Embora tenham sido identificadas irregularidades em auditoria interna, a empresa levou cerca de seis meses para instaurar o processo disciplinar, descumprindo, inclusive, prazo previsto em norma interna. Para o TST, essa demora descaracteriza a imediatidade exigida na aplicação da justa causa, configurando o chamado “perdão tácito”.
Imediatidade como requisito essencial
A decisão reforça que a justa causa deve ser aplicada de forma imediata ou dentro de prazo razoável, a partir do momento em que a empresa tem ciência inequívoca da falta. A ausência desse requisito pode levar à nulidade da dispensa, ainda que a conduta do empregado seja grave.
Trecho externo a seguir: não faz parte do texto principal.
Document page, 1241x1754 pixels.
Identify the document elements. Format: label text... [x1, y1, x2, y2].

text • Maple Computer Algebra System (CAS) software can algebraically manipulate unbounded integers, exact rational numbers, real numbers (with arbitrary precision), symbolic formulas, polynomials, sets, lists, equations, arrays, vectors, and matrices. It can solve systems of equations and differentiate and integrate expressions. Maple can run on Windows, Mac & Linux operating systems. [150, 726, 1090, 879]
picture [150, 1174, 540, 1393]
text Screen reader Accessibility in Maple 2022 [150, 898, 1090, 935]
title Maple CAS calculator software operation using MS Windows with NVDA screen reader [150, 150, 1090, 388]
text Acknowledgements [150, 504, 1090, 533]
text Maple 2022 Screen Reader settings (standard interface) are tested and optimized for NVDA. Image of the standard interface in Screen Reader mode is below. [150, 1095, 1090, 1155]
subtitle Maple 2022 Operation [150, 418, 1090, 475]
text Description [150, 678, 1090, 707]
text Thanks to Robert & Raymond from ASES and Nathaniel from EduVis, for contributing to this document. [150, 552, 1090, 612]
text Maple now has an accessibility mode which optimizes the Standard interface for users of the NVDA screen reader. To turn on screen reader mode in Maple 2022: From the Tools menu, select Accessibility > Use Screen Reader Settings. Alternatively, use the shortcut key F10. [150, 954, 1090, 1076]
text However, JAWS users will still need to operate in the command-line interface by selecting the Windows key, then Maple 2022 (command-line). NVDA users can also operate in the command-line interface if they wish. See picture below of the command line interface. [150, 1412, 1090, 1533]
No caso, o TST entendeu que a nulidade da justa causa implica o restabelecimento do vínculo, determinando a reintegração do empregado, como se a dispensa nunca tivesse ocorrido.
Impactos para as empresas
O entendimento reforça a necessidade de maior rigor na condução de investigações internas e na tomada de decisão disciplinar. Destacam-se como pontos de atenção:
- Agilidade na apuração de condutas irregulares
- Observância de prazos previstos em normas internas
- Estruturação adequada de processos disciplinares
- Registro documental da ciência dos fatos e das providências adotadas
A demora injustificada pode não apenas invalidar a justa causa, mas também gerar passivos relevantes, incluindo reintegração e pagamento de salários retroativos.
Empresas devem alinhar seus fluxos internos para garantir respostas rápidas e juridicamente seguras diante de faltas graves, equilibrando o direito de defesa do empregado com a necessidade de imediatidade.